What makes a stock more or less valuable? There are traditional metrics, obviously: a share price represents the present value of a future income stream. Those metrics allow for easy comparison from one stock to another, or what we call “cheap” versus “expensive”.
But from time to time markets disconnect from any kind of metric you can broadly apply. In the dot-com era it was popular to consider price to sales, instead of price to earnings, since many of the high-flying tech firms of that era had no earnings.
Today, it may be a metric like “total addressable market” that is used to generate excitement. If that phrase doesn’t make you nervous, it should. It’s like saying my total addressable market of potential viewers is 7.6 billion, since that’s the total number of people on the planet; and, hey, they could all watch.
We are definitely in a part of a bull market where those new measurements are being applied, to justify some valuations on stocks.
So maybe it’s not surprising to see utter dogs be bid up on utter nonsense. If Tesla Inc. can be more valuable than General Motors Co., why shouldn’t GameStop Corp. be worth US$340 a share? Once you’ve parked common sense at the door, in other words, anything goes.

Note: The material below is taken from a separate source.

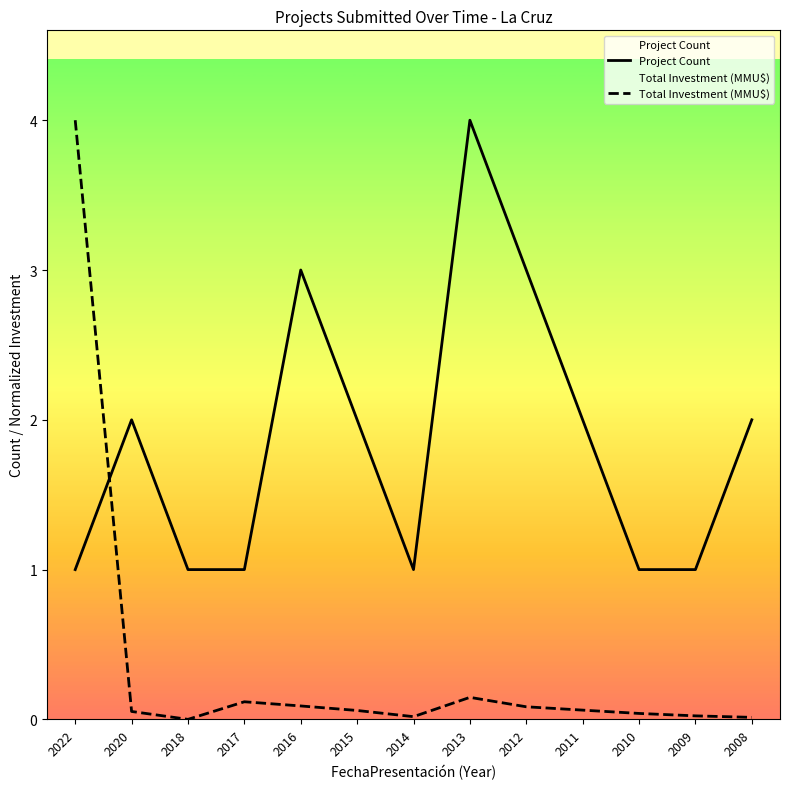

How many values in the Project Count series exceed 2?

3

Now you’re in “greater fool” territory. As in, a stock is worth whatever the next person is willing to pay for it. And you’re safe as long as somebody more foolish than you is willing to buy your shares at a higher price.
There has always been a place in stock markets for the greater fool theory but something is different here. The rush by some retail investors not just to buy a few stocks themselves, but to rally other retail investors to the same cause, has a different flavour.
The cheerleading on Reddit feels a little closer to a classic pump and dump scheme than someone with real conviction in a firm’s fortunes. And maybe this is a David and Goliath, or retail investor versus Wall Street.
But keep in mind that in the greater fool theory, there is always a final fool.